BACKGROUND: There is compelling evidence of beneficial effects of non-immersive virtual reality (VR)-based intervention in the rehabilitation of patients with stroke, whereby patients experience both the real world and the virtual environment. However, to date, research on immersive VR-based rehabilitation is minimal. This study aims to design a randomized controlled trial to assess the effectiveness of immersive VR-based upper extremity rehabilitation in patients with subacute stroke and explore the underlying brain mechanisms of immersive VR-based rehabilitation. METHODS: Subjects (n = 60) with subacute stroke (defined as more than 1 week and less than 12 weeks after stroke onset) will be recruited to participate in a single-blinded, randomized controlled trial. Subjects will be randomized 1:1 to either (1) an experimental intervention group, or (2) a conventional group (control). Over a 3-week time period immediately following baseline assessments and randomization, subjects in the experimental group will receive both immersive VR and conventional rehabilitation, while those in the control group will receive conventional rehabilitation only. During the rehabilitation period and over the following 12 weeks, upper extremity function, cognitive function, mental status, and daily living activity performance will be evaluated in the form of questionnaires. To trace brain reorganization in which upper extremity functions previously performed by ischemic-related brain areas are assumed by other brain areas, subjects will have brain scans immediately following enrollment but before randomization, immediately following the conclusion of rehabilitation, and 12 weeks after rehabilitation has concluded. DISCUSSION: Effectiveness is assessed by evaluating motor improvement using the arm motor section of the Fugl-Meyer assessment.

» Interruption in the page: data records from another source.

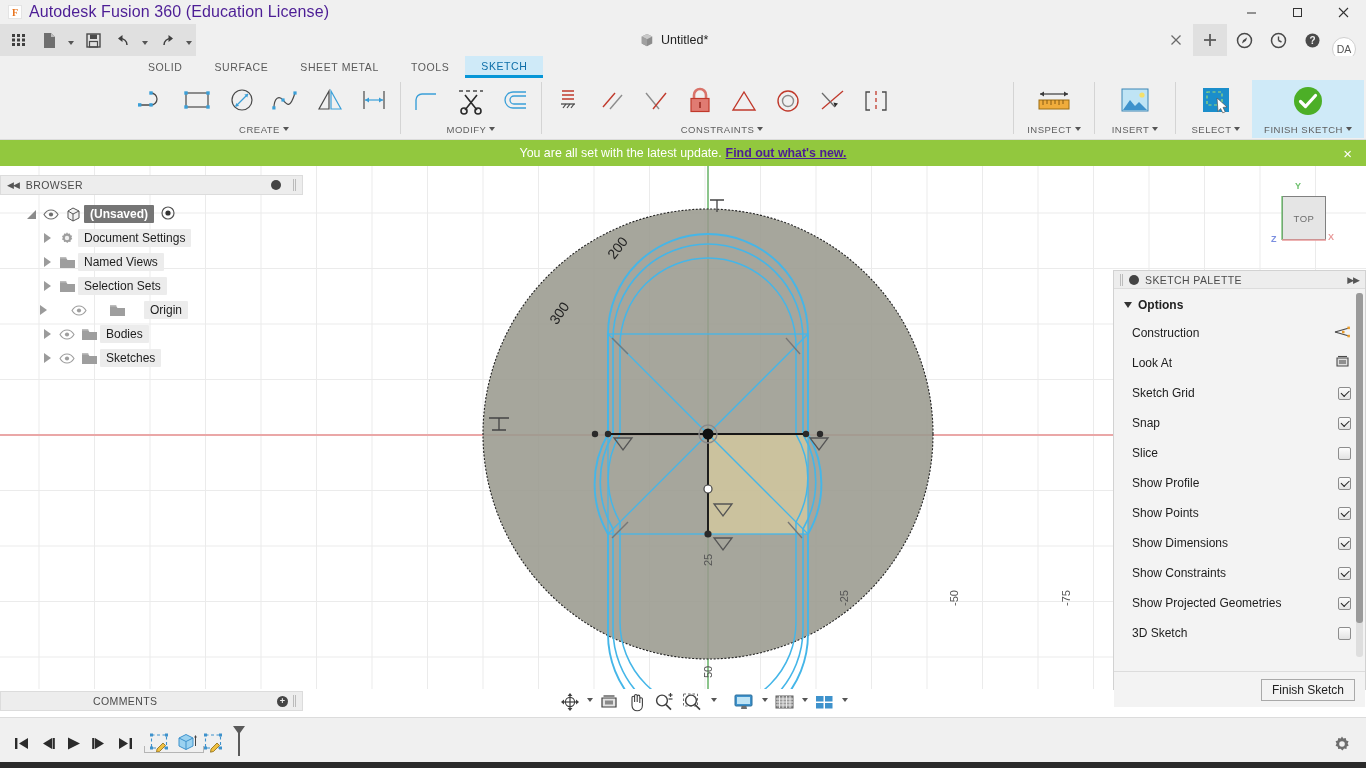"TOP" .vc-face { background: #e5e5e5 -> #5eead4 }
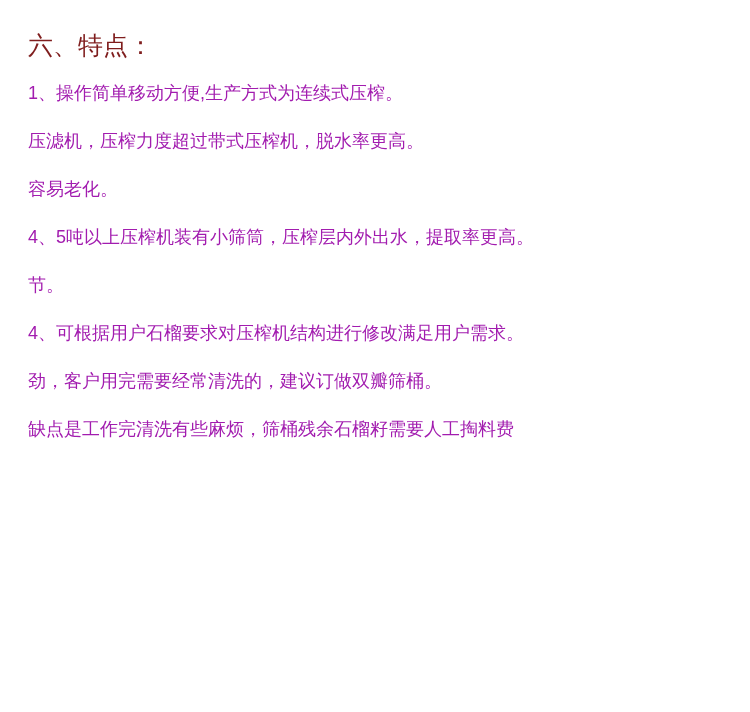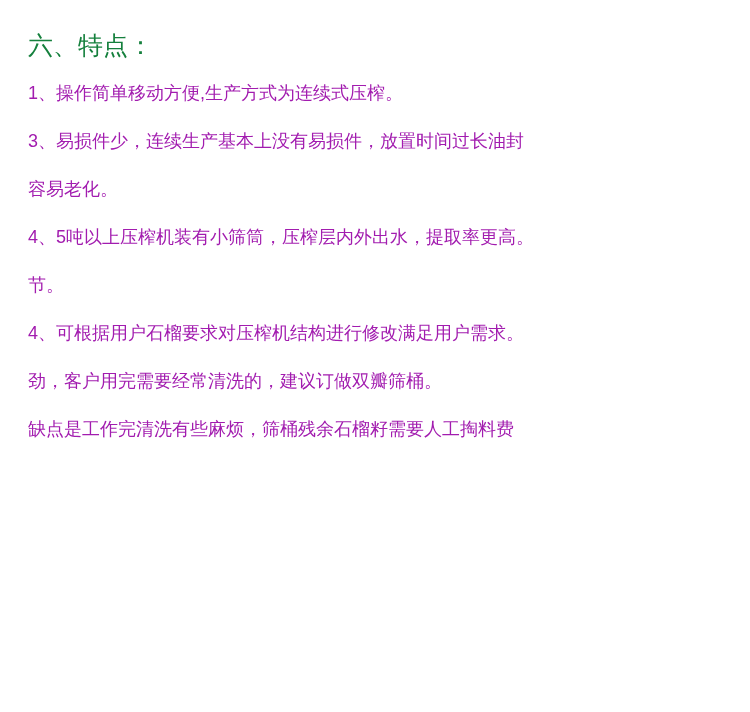"六、特点：" .heading-line { color: #15803d -> #7f1d1d }
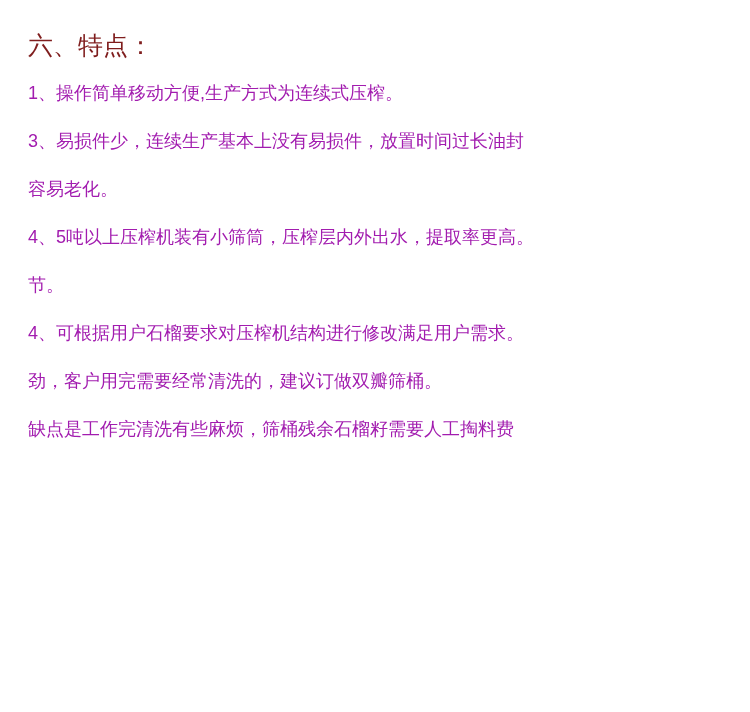"压滤机，压榨力度超过带式压榨机，脱水率更高。" div.text-line { html: none -> <div>压滤机，压榨力度超过带式压榨机，脱水率更高。</div> }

The study utilizes a cutting-edge brain neuroimaging approach to longitudinally trace the effectiveness of both VR-based and conventional training on stroke rehabilitation, which will hopefully describe the effects of the brain mechanisms of the intervention on recovery from stroke. Findings from the trial will greatly contribute to evidence on the use of immersive-VR-based training for stroke rehabilitation. TRIAL REGISTRATION: ClinicalTrials.gov, NCT03086889 . Registered on March 22, 2017.